3. Get Yourself Out Somewhere
Anywhere at all! Physically step away from whatever you are working on. Go out with friends. Go to the gym (recommended). Take a long walk. Spend time with your loved ones. Whatever. You get the idea.
Take yourself out for a while. It’s one of the best ways to give yourself a much needed break.
And don’t forget to have some fucking fun!
From Randy Pausch:
“Never, ever underestimate the importance of having fun.”
4. Practice Acceptance
Accept the fact that you are human, and as such, that you are allowed to mess up sometimes,or not get things right all the time.
It is okay to fail. It’s okay to make mistakes. It’s even okay to quit things if you want.
You are not a fucking robot. Don’t treat yourself like one.
Cut yourself some slack. Give yourself a break.
When you do, life gets easier and ironically, you will achieve more.
Listen to George Orwell:
“The essence of being human is that one does not seek perfection.”
Find A Balance
It is all about finding a balance. If you let your internal slave driver tip the scales too much, you will suffer and your progress will degrade over time, eventually grinding to a halt.
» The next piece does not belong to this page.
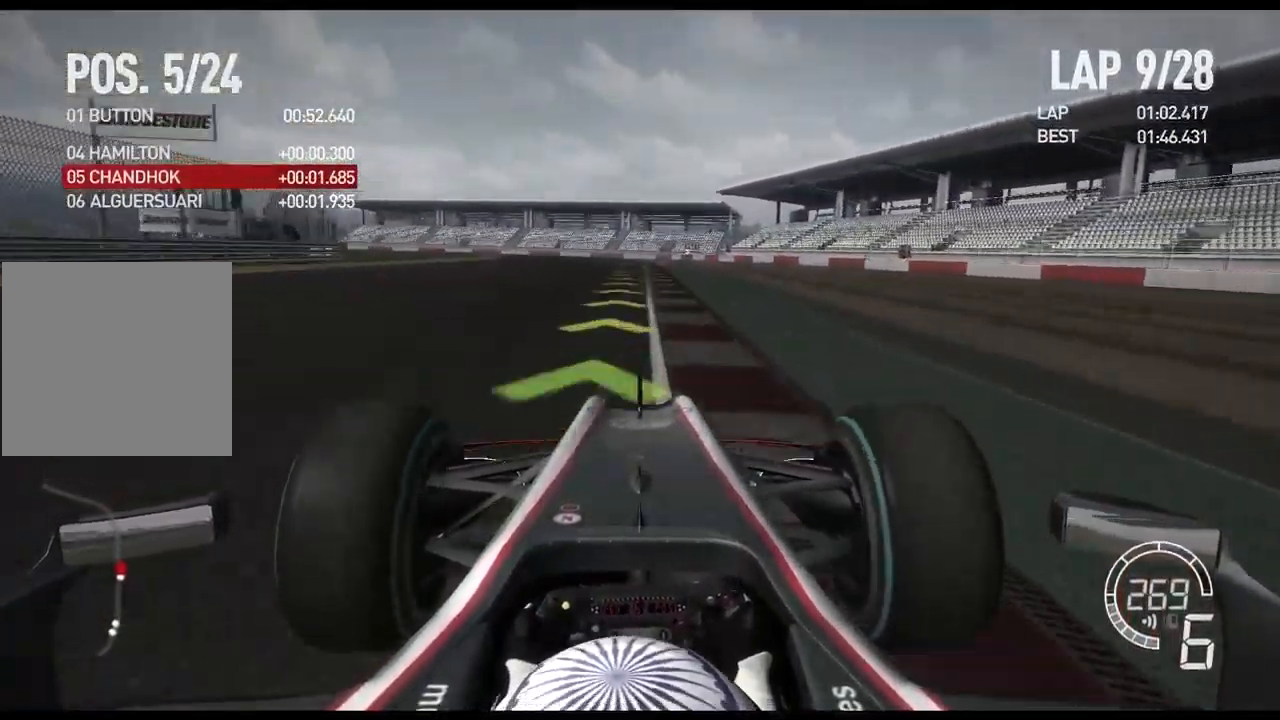
{"buttons": ["L2"], "left_stick": "left", "right_stick": "center", "events": [[150, "X", "down"], [284, "X", "up"]]}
Likewise, if you tip the scales too much the other way, you will suffer as well, but in different ways. If you become lazy, unmotivated, self-indulgent, undisciplined or generally lacking in drive, you will obviously end up achieving little or nothing at all. I’ve been down that road too and it sucks just as much as being stressed all the time.
I can’t really tell you exactly how to find that balance. You have to find that out by yourself.
As Frank Herbert says:
There’s no secret to balance. You just have to feel the waves
But rest assured, however you find that balance, it will definitely involve giving yourself a break at regular times.
You just have to keep reminding yourself to do it!